Pubblicato: Giovedì, 05 Marzo 2015

Un invito alla Commissione Europea affinché adotti “una nuova proposta di regolamento che istituisca un Ente europeo che si occupi di gestire, secondo le procedure e le regole da stabilire nel medesimo regolamento, le adozioni infracomunitarie”. È quanto si legge nel testo presentato da Aldo Patriciello, eurodeputato di Forza Italia e membro del Ppe, per promuovere la creazione di un’agenzia europea che si occupi delle adozioni nei Paesi dell’UE.

La proposta di risoluzione avanzata dall’europarlamentare forzista mira sostanzialmente ad un’armonizzazione delle differenti legislazioni esistenti, in tema di adozioni, nei diversi Stati membri attraverso l’istituzione di un’unica agenzia europea con il compito di gestire, coordinare e facilitare l’intero iter procedurale. “Il fenomeno delle adozioni internazionali – spiega Patriciello - sta assumendo negli ultimi anni una consistenza ed una dimensione sempre maggiori.
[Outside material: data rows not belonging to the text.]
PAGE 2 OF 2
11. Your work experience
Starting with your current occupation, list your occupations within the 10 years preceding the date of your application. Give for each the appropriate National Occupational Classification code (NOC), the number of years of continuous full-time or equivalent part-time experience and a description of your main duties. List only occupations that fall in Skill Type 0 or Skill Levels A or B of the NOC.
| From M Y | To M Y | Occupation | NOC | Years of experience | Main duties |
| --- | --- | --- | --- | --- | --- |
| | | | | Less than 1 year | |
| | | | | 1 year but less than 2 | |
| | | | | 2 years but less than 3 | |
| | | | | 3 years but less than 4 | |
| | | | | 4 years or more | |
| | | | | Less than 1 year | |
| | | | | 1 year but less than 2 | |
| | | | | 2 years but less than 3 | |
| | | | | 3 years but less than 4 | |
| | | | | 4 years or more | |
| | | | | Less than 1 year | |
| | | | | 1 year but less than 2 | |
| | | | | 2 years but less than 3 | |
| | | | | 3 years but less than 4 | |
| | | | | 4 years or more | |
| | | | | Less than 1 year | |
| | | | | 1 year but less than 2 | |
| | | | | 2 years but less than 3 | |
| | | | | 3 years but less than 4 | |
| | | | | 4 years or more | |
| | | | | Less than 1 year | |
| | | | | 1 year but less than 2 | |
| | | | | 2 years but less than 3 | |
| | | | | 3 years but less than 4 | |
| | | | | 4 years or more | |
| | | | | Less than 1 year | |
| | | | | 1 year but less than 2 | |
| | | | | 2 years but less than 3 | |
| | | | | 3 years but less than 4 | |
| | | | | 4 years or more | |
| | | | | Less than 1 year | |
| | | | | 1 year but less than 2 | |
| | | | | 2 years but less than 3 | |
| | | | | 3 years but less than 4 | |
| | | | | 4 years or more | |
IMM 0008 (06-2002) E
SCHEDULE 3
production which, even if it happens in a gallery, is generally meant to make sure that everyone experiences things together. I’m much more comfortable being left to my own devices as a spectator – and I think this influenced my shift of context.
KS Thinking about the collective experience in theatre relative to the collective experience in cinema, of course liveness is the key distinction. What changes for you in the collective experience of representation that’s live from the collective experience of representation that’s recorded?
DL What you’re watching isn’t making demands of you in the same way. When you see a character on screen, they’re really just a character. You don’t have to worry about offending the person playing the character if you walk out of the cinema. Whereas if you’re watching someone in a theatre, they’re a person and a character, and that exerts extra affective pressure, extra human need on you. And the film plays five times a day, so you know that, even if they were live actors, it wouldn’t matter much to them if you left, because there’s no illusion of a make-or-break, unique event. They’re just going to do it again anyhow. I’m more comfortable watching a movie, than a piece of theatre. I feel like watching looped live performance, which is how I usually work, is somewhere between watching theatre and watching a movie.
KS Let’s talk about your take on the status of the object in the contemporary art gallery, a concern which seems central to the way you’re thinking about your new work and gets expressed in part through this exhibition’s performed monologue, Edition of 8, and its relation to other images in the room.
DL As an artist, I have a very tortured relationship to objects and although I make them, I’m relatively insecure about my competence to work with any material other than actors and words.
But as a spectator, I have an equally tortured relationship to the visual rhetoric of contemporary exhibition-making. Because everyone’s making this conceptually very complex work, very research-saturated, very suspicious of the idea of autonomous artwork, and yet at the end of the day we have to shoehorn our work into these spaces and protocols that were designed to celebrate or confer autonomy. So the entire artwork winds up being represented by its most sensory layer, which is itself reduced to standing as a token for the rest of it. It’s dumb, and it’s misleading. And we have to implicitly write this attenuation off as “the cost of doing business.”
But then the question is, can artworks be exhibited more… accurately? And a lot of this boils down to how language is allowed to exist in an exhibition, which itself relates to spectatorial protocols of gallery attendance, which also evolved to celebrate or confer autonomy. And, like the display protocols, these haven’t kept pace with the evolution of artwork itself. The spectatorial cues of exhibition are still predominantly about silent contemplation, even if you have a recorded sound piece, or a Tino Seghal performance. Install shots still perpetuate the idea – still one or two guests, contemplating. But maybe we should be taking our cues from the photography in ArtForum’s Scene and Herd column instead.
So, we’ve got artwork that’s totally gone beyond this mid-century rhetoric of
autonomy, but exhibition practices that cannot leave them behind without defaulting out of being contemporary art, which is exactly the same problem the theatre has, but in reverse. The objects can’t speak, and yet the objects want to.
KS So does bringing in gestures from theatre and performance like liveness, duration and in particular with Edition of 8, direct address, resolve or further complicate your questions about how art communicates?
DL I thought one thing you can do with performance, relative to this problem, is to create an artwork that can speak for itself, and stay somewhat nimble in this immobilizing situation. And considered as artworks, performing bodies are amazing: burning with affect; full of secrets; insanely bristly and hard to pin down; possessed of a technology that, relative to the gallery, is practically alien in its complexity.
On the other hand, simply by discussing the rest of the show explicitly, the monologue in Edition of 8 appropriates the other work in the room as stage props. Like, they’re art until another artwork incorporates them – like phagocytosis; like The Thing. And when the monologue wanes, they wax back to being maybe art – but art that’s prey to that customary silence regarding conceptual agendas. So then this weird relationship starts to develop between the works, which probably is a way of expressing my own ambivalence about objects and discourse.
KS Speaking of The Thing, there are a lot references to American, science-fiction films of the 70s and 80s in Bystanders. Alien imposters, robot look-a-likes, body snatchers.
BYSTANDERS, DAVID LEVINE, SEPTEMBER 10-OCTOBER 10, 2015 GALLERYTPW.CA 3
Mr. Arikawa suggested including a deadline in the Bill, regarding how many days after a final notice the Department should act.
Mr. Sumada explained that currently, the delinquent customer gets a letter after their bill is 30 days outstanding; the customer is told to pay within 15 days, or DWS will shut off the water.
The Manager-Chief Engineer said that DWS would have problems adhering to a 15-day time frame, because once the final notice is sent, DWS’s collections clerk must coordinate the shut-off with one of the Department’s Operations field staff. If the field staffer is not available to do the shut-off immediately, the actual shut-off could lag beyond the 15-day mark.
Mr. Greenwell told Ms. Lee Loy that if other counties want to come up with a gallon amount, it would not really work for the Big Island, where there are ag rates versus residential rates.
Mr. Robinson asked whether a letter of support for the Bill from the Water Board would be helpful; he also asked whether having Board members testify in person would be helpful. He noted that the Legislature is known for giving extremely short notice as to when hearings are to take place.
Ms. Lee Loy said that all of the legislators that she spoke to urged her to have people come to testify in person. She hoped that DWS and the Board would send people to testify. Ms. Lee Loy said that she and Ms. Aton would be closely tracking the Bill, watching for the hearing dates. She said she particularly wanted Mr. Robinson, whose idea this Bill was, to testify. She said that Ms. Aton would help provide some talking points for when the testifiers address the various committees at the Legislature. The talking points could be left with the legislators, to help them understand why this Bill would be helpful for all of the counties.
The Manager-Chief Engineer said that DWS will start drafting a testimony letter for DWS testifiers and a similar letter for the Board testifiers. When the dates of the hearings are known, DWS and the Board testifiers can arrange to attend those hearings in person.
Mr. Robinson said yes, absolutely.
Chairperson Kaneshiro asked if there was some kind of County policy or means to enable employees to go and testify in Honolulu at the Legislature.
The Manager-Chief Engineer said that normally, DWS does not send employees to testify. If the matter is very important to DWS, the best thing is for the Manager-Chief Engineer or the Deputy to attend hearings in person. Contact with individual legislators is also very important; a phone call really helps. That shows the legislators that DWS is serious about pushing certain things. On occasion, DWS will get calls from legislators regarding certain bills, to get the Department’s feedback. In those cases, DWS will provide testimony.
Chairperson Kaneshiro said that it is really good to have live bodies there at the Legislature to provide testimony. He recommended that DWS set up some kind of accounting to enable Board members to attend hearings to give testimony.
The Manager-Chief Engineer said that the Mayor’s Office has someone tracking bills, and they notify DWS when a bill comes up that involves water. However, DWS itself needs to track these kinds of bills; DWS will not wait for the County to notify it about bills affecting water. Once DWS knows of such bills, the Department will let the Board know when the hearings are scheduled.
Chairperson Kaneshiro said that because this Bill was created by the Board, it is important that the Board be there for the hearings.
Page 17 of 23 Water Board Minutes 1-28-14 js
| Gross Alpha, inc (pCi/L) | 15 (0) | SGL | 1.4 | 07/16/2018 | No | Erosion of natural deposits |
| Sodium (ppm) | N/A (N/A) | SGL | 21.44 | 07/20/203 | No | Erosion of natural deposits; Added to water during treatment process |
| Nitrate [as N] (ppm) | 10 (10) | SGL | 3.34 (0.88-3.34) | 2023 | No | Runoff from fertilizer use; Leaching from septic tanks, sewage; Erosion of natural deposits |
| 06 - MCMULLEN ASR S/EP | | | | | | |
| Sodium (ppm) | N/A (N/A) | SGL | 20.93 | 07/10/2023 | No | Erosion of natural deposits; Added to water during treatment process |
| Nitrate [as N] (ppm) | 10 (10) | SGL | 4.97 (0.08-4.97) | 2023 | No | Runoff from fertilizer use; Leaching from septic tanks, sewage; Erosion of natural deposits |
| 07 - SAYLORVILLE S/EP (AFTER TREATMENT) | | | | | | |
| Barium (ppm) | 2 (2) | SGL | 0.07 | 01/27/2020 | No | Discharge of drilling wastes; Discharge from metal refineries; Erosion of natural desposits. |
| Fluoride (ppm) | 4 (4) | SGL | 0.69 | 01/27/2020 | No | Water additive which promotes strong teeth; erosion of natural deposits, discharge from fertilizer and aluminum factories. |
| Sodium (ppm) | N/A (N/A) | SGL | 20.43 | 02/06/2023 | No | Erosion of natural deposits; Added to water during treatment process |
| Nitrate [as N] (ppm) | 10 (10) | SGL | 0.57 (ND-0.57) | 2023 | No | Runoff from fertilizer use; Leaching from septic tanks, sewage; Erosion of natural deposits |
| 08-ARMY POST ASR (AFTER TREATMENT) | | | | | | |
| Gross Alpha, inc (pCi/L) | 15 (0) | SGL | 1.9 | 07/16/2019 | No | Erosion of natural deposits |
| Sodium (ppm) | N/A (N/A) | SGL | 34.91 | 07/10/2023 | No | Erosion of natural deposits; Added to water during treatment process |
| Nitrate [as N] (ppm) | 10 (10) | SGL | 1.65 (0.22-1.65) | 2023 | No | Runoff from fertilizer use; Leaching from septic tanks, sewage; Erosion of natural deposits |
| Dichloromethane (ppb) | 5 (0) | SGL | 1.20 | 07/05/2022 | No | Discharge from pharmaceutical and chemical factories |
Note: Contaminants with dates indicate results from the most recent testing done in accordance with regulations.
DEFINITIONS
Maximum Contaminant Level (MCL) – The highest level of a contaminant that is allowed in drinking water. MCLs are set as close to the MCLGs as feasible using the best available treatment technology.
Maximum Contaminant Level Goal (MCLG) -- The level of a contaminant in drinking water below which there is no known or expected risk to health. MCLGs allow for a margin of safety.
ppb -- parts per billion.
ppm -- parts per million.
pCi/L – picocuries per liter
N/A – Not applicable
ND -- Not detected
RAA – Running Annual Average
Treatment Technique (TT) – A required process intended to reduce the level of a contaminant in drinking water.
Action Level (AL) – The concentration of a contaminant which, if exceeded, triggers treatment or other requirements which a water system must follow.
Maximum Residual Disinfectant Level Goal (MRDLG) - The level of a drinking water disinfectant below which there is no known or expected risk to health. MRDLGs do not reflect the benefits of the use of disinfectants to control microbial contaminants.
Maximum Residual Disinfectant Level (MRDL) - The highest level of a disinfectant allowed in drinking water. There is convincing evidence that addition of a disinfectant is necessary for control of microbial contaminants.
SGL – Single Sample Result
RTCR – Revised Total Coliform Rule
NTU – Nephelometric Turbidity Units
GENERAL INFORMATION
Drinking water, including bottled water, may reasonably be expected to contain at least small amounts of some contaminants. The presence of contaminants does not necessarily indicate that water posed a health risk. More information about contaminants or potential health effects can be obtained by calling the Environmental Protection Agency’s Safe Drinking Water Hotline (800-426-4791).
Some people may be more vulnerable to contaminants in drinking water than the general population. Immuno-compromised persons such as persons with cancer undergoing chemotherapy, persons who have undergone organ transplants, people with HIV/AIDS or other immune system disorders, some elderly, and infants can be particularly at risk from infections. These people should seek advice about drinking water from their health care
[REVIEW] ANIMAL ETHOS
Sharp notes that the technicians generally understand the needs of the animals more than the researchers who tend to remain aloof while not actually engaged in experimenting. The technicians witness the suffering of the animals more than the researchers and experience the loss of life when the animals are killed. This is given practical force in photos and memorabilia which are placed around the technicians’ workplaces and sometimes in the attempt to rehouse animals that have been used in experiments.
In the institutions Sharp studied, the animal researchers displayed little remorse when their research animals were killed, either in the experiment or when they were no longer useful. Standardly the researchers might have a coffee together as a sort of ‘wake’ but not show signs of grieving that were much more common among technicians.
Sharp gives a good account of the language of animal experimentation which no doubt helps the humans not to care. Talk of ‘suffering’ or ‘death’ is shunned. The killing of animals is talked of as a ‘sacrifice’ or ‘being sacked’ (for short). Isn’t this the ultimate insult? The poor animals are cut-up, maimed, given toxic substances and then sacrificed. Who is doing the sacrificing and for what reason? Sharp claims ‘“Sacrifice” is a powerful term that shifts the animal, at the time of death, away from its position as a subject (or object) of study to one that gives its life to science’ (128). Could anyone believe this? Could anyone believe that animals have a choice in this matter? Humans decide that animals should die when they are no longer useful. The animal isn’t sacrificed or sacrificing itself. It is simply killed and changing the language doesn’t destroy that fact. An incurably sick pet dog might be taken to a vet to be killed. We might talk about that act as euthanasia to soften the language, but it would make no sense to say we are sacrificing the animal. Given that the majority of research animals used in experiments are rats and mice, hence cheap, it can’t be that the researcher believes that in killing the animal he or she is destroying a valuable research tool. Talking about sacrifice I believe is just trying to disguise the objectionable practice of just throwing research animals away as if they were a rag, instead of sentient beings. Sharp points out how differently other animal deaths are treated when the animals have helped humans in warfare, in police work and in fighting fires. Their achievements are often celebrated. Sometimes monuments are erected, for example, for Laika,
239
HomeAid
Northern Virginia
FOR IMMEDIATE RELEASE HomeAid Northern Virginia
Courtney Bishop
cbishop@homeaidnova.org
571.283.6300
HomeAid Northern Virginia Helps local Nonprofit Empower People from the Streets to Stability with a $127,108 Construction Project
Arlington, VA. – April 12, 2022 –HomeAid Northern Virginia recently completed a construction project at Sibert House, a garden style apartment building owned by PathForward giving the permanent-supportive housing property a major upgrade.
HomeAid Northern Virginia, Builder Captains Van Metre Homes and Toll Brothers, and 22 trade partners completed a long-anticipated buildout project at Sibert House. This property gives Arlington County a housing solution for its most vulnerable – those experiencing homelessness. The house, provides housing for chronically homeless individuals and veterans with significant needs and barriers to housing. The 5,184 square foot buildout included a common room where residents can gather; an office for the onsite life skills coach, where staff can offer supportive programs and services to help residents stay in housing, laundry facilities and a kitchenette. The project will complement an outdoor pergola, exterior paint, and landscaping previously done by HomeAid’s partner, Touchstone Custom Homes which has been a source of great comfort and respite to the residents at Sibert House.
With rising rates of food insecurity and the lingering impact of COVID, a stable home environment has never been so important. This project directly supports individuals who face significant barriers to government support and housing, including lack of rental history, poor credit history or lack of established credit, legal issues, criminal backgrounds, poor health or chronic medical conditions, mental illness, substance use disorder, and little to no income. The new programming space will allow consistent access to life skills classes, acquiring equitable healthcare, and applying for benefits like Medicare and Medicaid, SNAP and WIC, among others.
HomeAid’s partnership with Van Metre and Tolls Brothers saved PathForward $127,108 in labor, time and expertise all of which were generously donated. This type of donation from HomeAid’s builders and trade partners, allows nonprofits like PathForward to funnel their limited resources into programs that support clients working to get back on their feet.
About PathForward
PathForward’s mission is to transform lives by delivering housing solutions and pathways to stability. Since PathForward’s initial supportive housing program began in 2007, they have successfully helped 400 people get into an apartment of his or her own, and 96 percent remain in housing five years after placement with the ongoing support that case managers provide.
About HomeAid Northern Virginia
Credo dunque che una regìa europea potrebbe essere una soluzione efficace per mettere ordine tra i differenti sistemi di procedura che regolano i processi di adozione. Una maggiore integrazione passa anche dalla consapevolezza dei nostri diritti legati al concetto di cittadinanza: la UE può e deve facilitare l’esercizio di un tale diritto. Non si tratta, beninteso, di cambiare le regole esistenti – prosegue l’eurodeputato molisano – quanto piuttosto di predisporre un percorso omogeneo e più efficace per tutti i cittadini comunitari che desiderano adottare bambini nati in territorio europeo e che spesso devono districarsi, con mille difficoltà, tra le complicate procedure burocratiche che sono differenti da Paese a Paese. La creazione di un’agenzia europea per le adozioni – conclude Patriciello - potrebbe risolvere molti di questi problemi, semplificando i metodi e i sistemi amministrativi attualmente in vigore negli Stati membri che non facilitano il processo di adozione. Basti pensare che oggi, per completare l’intero iter procedurale ed adottare un bambino, una coppia impiega dai 2 ai 4 anni: un tempo decisamente troppo lungo che rende più che mai necessaria un’armonizzazione normativa a livello europeo”.